Saved data entries:
==============================
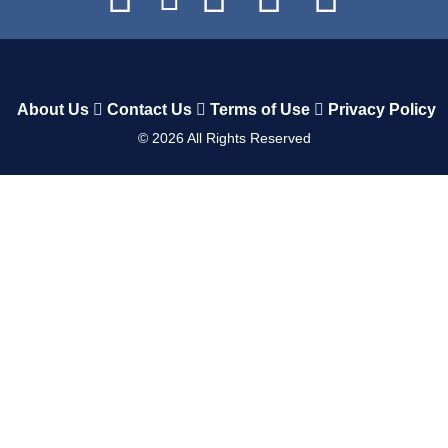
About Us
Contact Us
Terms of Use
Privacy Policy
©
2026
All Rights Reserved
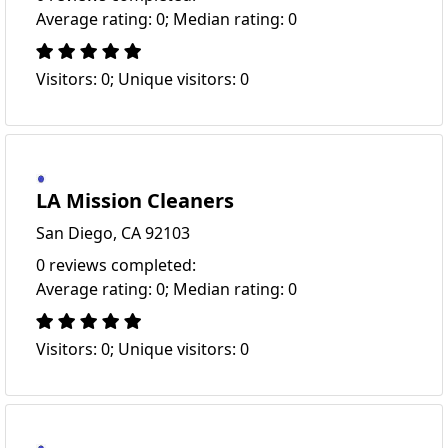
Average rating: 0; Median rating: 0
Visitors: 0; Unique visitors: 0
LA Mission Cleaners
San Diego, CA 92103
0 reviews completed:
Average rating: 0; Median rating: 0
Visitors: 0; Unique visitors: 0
==============================
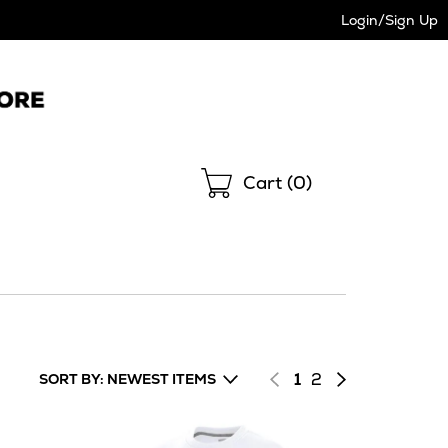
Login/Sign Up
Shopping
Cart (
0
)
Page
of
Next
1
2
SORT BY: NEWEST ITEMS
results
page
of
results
==============================
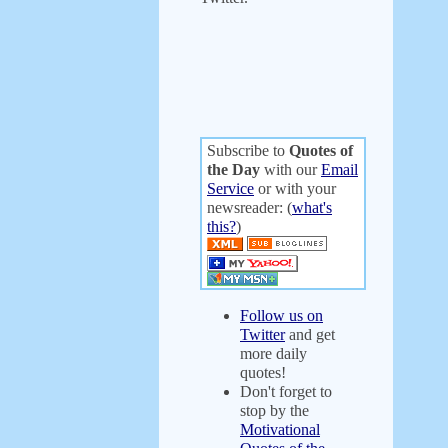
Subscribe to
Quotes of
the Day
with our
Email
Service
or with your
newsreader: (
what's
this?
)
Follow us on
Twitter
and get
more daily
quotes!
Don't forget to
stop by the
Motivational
==============================
Directions: From the entries above, write out only the lines starting at the line that holds "Follow us on" and ending at the line that holds "Motivational", keeping both and matching them exactly.

Exercise response:
Follow us on
Twitter
and get
more daily
quotes!
Don't forget to
stop by the
Motivational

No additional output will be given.